TASK DIRECTIONS: In the items below, how many lines contain the string "Lucas"? Reply with the number alone.

(Stored data entries)
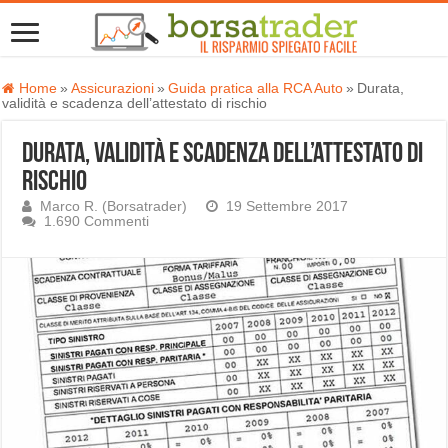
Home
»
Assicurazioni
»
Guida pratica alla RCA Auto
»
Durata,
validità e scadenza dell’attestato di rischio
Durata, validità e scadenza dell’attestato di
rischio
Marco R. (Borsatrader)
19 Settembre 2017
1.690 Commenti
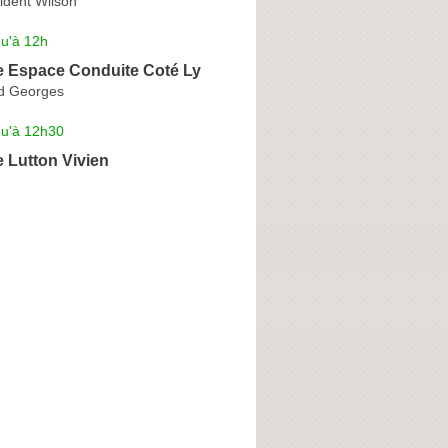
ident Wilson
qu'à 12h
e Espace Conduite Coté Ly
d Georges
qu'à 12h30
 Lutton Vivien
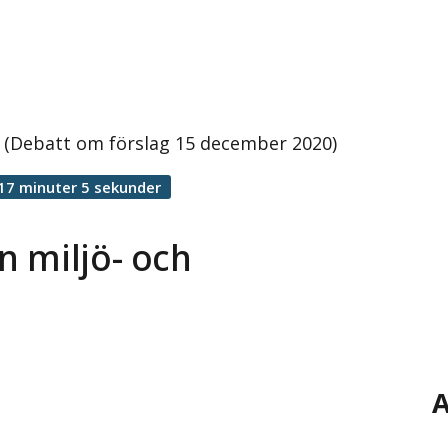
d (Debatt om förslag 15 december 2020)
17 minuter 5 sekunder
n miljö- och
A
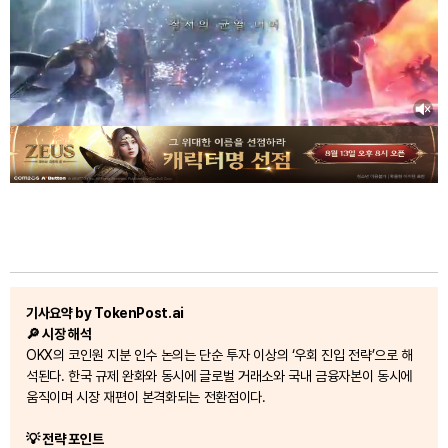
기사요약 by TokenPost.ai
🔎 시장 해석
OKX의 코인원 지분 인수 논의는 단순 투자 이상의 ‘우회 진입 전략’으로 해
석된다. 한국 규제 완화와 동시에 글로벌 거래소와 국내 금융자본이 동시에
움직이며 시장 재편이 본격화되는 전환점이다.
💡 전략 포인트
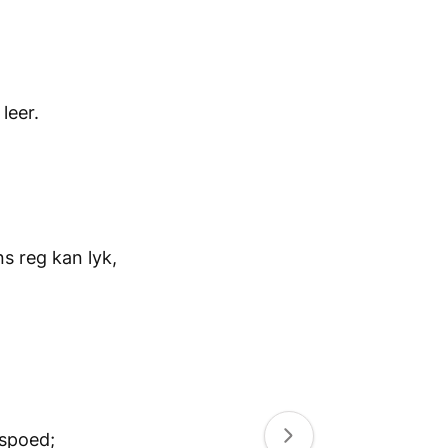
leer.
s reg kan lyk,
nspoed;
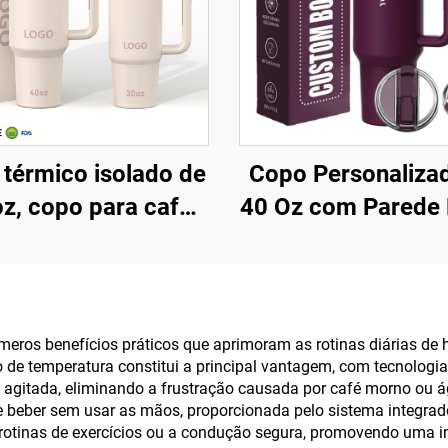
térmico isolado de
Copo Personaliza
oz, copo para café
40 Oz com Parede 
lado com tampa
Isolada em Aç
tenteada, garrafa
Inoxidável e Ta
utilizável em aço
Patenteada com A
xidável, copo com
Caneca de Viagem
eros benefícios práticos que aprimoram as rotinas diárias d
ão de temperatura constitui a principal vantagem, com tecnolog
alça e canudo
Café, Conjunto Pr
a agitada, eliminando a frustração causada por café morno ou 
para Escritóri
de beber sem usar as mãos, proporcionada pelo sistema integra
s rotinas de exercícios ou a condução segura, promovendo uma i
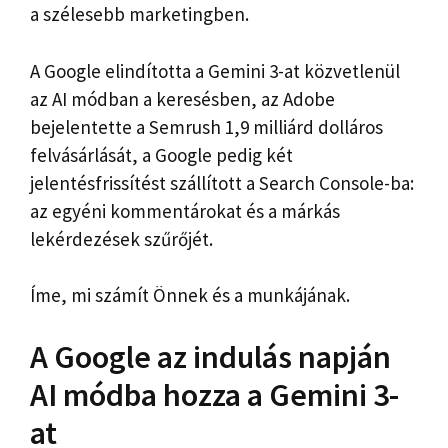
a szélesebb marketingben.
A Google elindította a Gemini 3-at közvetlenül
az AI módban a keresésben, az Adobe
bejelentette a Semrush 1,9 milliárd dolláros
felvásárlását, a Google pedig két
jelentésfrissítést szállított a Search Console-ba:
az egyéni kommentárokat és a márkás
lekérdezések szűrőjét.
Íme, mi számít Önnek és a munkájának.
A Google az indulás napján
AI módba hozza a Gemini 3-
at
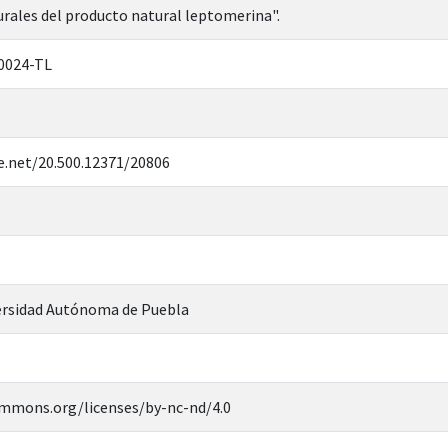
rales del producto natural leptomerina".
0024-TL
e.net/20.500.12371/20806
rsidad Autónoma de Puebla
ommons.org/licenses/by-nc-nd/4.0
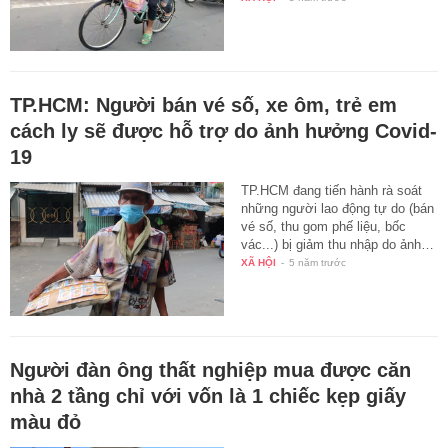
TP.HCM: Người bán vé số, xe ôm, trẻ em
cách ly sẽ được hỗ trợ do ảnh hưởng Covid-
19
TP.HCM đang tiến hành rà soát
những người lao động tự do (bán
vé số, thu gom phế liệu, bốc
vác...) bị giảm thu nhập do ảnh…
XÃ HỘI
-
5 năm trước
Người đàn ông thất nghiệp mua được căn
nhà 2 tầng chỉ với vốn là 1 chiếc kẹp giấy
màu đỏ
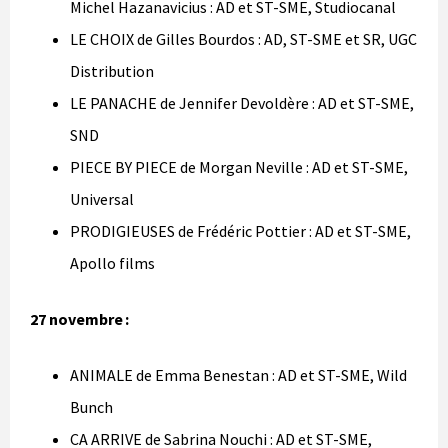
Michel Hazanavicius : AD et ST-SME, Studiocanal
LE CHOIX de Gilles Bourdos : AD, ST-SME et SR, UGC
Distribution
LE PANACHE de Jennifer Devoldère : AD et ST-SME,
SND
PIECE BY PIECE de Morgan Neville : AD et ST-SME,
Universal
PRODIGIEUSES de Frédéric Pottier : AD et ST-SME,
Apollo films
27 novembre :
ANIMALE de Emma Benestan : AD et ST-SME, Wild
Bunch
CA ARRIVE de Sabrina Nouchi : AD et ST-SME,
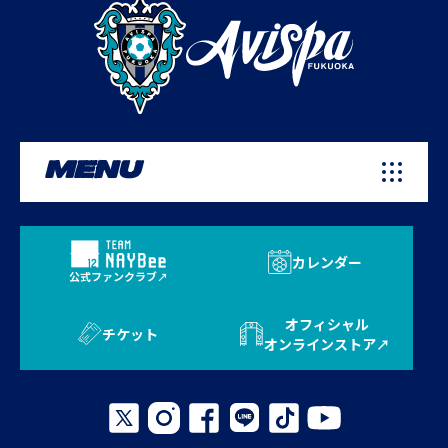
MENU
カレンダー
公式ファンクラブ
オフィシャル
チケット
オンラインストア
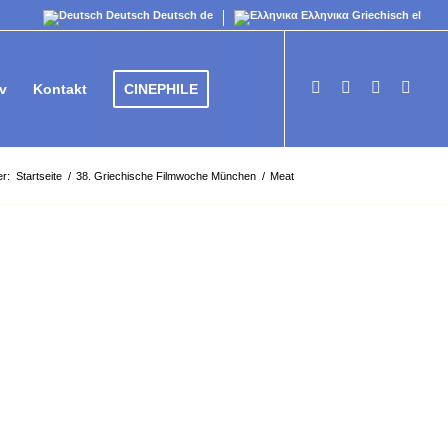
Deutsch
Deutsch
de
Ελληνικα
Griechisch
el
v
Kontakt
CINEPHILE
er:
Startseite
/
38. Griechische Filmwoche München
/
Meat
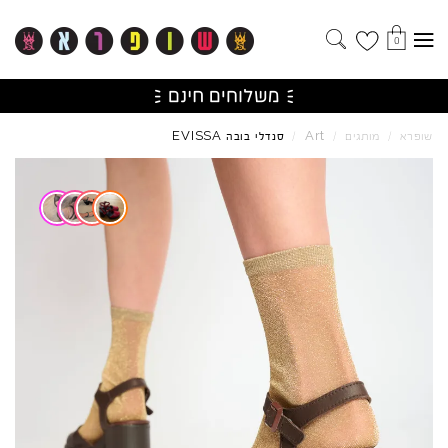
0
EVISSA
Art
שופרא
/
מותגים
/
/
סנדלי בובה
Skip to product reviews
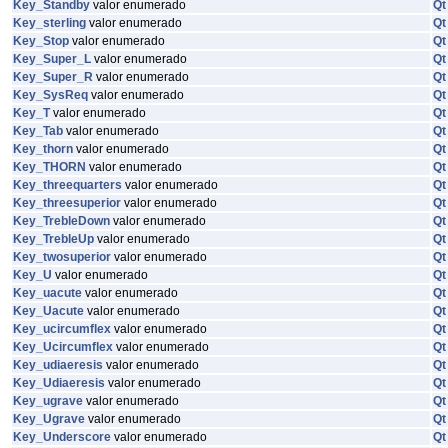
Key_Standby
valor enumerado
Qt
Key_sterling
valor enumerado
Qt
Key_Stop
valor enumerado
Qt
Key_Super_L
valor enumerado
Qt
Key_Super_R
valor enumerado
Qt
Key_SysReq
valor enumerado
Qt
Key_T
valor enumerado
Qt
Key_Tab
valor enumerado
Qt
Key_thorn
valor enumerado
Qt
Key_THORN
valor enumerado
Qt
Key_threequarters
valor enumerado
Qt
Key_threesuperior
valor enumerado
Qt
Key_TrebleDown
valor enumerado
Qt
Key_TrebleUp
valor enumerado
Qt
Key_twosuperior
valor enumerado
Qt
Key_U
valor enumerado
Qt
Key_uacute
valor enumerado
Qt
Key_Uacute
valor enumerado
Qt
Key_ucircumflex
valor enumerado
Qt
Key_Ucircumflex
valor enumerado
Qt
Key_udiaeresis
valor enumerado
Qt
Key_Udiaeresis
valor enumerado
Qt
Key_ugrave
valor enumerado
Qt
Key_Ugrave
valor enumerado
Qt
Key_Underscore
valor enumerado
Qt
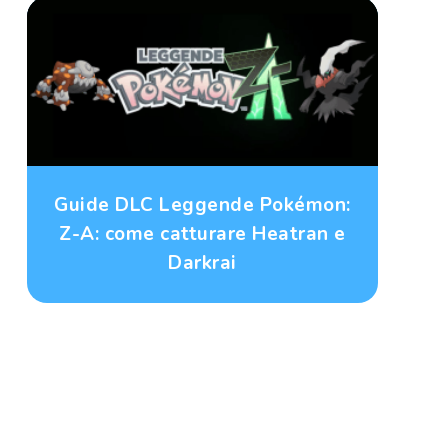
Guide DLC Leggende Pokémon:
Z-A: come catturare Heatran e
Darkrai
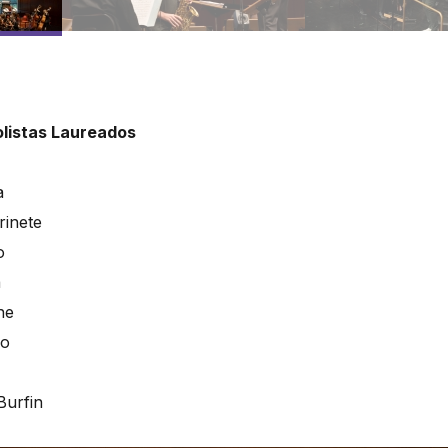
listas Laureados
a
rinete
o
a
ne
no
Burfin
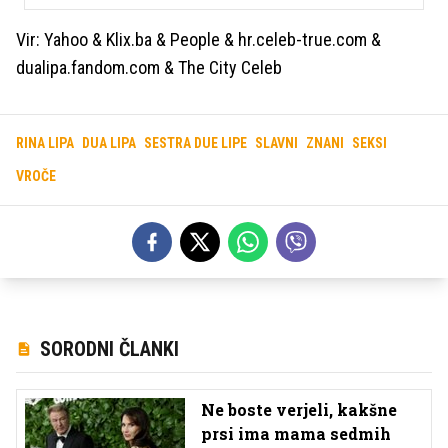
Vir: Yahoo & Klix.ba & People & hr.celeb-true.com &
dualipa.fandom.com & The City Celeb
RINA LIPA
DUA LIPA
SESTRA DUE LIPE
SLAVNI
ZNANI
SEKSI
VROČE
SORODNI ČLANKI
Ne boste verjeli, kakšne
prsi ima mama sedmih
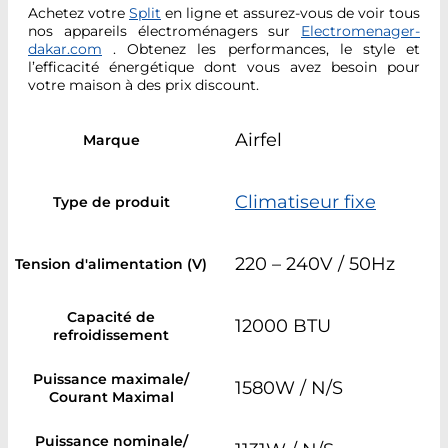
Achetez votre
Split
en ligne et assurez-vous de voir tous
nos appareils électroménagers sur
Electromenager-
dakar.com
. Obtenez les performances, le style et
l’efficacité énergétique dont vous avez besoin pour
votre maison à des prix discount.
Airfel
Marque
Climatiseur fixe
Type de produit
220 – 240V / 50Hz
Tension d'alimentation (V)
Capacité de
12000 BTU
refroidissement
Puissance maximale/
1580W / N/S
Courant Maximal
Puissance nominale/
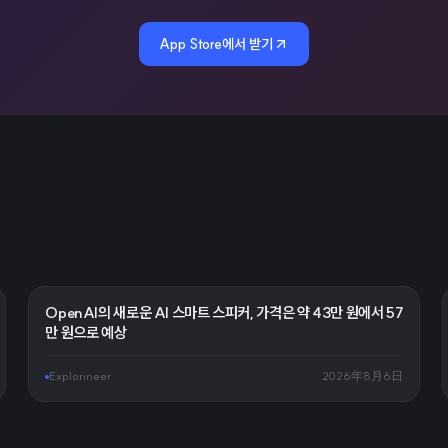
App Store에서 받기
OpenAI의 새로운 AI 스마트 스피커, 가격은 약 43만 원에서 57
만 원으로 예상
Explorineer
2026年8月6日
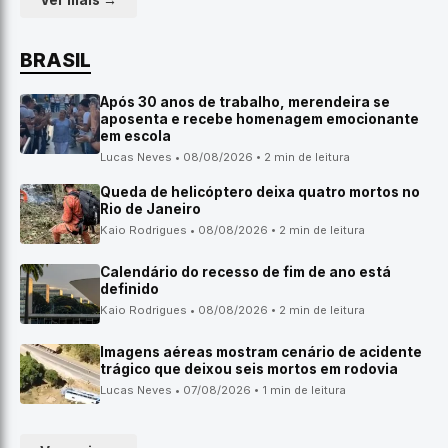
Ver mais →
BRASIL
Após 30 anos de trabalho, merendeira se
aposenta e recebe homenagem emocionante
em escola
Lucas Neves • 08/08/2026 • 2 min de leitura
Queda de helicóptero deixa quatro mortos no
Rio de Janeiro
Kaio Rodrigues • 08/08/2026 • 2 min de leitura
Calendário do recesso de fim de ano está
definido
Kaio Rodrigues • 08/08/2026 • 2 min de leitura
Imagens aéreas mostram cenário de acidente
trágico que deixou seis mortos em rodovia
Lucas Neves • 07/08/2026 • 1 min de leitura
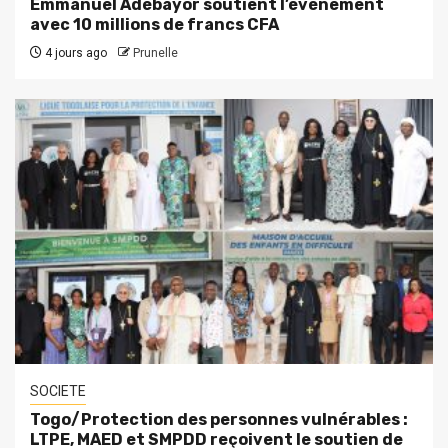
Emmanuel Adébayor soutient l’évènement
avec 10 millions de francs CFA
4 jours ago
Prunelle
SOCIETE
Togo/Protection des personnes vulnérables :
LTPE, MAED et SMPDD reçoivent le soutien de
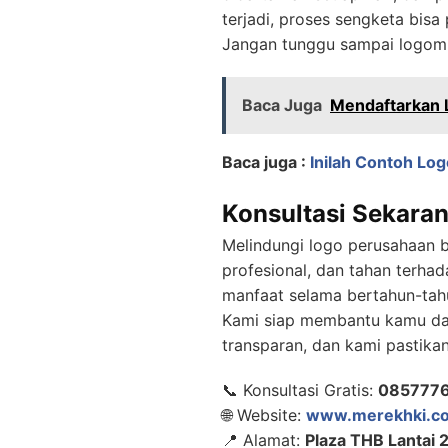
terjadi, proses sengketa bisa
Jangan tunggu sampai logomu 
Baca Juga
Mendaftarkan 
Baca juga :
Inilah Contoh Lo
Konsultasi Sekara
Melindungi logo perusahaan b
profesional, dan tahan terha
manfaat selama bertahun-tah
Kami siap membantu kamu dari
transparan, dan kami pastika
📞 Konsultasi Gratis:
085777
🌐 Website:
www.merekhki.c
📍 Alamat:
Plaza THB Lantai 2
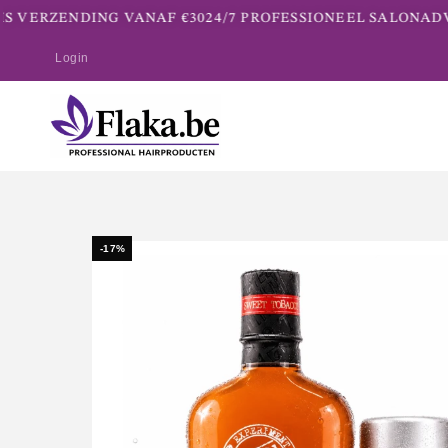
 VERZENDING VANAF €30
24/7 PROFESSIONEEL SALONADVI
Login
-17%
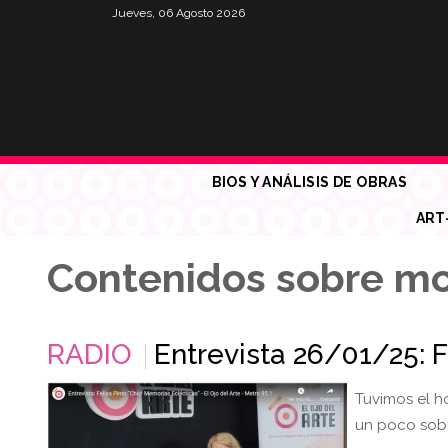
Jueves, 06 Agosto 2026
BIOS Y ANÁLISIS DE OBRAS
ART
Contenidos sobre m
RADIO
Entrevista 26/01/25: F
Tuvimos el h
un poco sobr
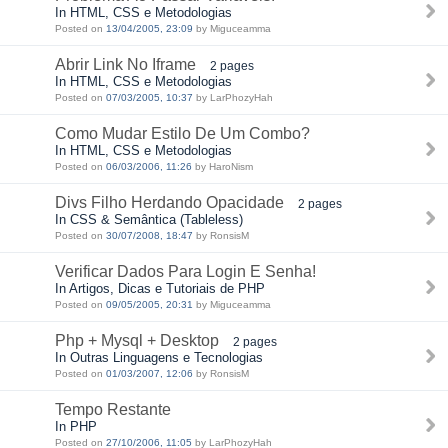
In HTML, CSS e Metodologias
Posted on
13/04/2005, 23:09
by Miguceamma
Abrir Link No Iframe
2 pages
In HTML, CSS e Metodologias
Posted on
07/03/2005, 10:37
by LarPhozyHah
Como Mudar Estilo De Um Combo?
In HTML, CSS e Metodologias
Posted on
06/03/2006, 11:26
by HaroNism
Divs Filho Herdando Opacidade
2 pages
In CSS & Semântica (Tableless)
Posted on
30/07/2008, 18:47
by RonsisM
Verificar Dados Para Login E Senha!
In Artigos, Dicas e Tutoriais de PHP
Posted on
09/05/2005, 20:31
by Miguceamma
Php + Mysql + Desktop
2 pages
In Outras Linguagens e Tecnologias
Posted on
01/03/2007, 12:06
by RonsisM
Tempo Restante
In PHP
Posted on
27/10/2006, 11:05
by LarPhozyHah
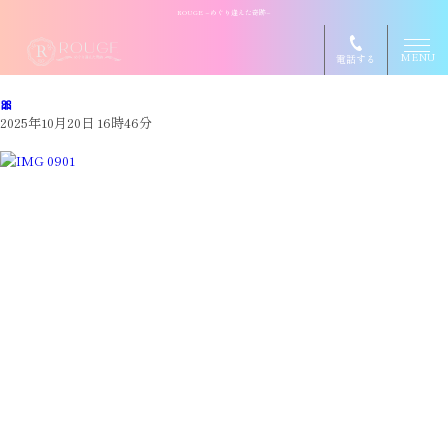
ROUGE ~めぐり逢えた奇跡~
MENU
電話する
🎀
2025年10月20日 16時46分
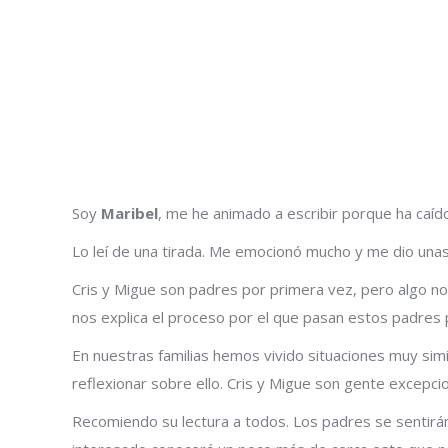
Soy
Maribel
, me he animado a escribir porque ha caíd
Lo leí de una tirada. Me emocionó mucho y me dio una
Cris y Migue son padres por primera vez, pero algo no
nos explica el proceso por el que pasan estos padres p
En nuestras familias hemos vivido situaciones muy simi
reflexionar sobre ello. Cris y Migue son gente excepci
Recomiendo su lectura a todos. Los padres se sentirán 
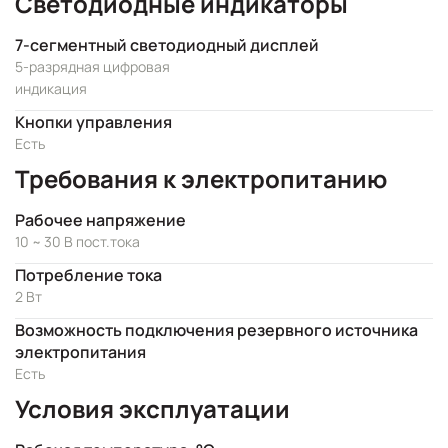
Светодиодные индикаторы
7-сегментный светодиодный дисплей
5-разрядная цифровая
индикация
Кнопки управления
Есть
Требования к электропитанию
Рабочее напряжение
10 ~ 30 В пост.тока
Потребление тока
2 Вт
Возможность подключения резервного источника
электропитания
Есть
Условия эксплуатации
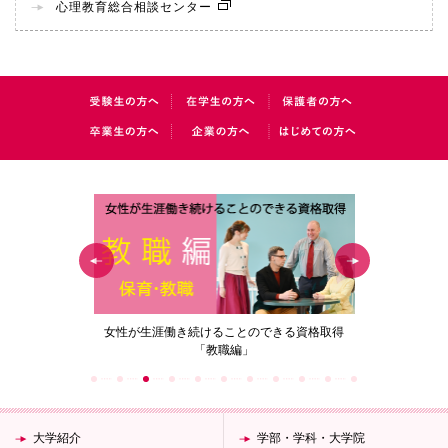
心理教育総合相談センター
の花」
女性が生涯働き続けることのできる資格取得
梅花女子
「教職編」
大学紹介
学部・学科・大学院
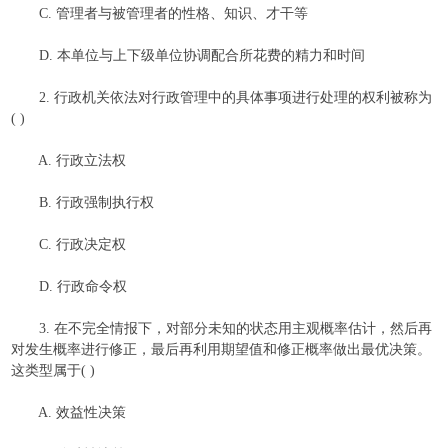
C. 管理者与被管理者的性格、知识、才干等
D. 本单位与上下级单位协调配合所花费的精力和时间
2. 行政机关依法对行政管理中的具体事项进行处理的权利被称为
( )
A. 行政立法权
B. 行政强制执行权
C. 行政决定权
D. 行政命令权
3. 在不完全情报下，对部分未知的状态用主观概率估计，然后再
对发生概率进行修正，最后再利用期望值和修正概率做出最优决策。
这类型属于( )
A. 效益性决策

RESPONSE: 2